▶ About this task:
Line by line, reproduce the material below exactly.
Supplied data START
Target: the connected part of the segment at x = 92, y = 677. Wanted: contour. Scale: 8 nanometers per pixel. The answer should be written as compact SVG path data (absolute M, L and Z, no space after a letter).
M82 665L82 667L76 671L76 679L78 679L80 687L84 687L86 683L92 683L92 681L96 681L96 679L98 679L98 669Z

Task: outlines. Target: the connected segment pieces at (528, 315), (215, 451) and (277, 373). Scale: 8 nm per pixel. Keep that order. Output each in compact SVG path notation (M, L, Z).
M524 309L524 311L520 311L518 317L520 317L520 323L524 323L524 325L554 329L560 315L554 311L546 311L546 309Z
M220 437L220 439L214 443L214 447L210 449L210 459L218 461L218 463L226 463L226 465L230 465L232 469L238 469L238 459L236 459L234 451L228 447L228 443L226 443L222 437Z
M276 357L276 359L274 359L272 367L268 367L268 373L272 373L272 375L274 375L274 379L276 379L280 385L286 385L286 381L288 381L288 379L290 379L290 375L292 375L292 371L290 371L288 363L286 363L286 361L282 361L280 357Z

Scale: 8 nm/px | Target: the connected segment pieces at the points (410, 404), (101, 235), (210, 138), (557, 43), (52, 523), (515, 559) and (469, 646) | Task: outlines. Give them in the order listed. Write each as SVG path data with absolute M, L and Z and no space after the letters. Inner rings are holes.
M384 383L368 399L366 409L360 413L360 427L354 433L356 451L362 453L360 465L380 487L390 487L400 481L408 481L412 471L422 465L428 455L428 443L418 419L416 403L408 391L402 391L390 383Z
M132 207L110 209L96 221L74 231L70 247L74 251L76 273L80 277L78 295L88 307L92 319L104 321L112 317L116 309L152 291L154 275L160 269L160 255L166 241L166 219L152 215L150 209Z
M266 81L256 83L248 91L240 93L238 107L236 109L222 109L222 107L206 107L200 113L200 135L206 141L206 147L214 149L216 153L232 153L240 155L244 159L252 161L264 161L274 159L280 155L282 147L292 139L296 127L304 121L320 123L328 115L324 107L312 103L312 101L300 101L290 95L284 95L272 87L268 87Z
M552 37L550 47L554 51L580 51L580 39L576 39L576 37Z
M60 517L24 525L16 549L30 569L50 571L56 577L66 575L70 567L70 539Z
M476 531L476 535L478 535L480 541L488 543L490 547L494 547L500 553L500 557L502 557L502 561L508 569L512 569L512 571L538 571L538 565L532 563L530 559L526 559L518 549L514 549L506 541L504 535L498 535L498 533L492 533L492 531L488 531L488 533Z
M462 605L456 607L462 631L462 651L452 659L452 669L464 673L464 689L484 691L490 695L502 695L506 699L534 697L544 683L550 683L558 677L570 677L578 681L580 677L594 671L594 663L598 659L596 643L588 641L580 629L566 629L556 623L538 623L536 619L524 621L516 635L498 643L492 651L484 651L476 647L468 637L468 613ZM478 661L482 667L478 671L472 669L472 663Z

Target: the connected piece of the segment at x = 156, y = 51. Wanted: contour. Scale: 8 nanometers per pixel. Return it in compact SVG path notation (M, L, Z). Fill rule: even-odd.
Supplied data END
▶ Your solution:
Target: the connected part of the segment at x = 92, y = 677. Wanted: contour. Scale: 8 nanometers per pixel. The answer should be written as compact SVG path data (absolute M, L and Z, no space after a letter).
M82 665L82 667L76 671L76 679L78 679L80 687L84 687L86 683L92 683L92 681L96 681L96 679L98 679L98 669Z

Task: outlines. Target: the connected segment pieces at (528, 315), (215, 451) and (277, 373). Scale: 8 nm per pixel. Keep that order. Output each in compact SVG path notation (M, L, Z).
M524 309L524 311L520 311L518 317L520 317L520 323L524 323L524 325L554 329L560 315L554 311L546 311L546 309Z
M220 437L220 439L214 443L214 447L210 449L210 459L218 461L218 463L226 463L226 465L230 465L232 469L238 469L238 459L236 459L234 451L228 447L228 443L226 443L222 437Z
M276 357L276 359L274 359L272 367L268 367L268 373L272 373L272 375L274 375L274 379L276 379L280 385L286 385L286 381L288 381L288 379L290 379L290 375L292 375L292 371L290 371L288 363L286 363L286 361L282 361L280 357Z

Scale: 8 nm/px | Target: the connected segment pieces at the points (410, 404), (101, 235), (210, 138), (557, 43), (52, 523), (515, 559) and (469, 646) | Task: outlines. Give them in the order listed. Write each as SVG path data with absolute M, L and Z and no space after the letters. Inner rings are holes.
M384 383L368 399L366 409L360 413L360 427L354 433L356 451L362 453L360 465L380 487L390 487L400 481L408 481L412 471L422 465L428 455L428 443L418 419L416 403L408 391L402 391L390 383Z
M132 207L110 209L96 221L74 231L70 247L74 251L76 273L80 277L78 295L88 307L92 319L104 321L112 317L116 309L152 291L154 275L160 269L160 255L166 241L166 219L152 215L150 209Z
M266 81L256 83L248 91L240 93L238 107L236 109L222 109L222 107L206 107L200 113L200 135L206 141L206 147L214 149L216 153L232 153L240 155L244 159L252 161L264 161L274 159L280 155L282 147L292 139L296 127L304 121L320 123L328 115L324 107L312 103L312 101L300 101L290 95L284 95L272 87L268 87Z
M552 37L550 47L554 51L580 51L580 39L576 39L576 37Z
M60 517L24 525L16 549L30 569L50 571L56 577L66 575L70 567L70 539Z
M476 531L476 535L478 535L480 541L488 543L490 547L494 547L500 553L500 557L502 557L502 561L508 569L512 569L512 571L538 571L538 565L532 563L530 559L526 559L518 549L514 549L506 541L504 535L498 535L498 533L492 533L492 531L488 531L488 533Z
M462 605L456 607L462 631L462 651L452 659L452 669L464 673L464 689L484 691L490 695L502 695L506 699L534 697L544 683L550 683L558 677L570 677L578 681L580 677L594 671L594 663L598 659L596 643L588 641L580 629L566 629L556 623L538 623L536 619L524 621L516 635L498 643L492 651L484 651L476 647L468 637L468 613ZM478 661L482 667L478 671L472 669L472 663Z

Target: the connected piece of the segment at x = 156, y = 51. Wanted: contour. Scale: 8 nanometers per pixel. Return it in compact SVG path notation (M, L, Z). Fill rule: even-odd.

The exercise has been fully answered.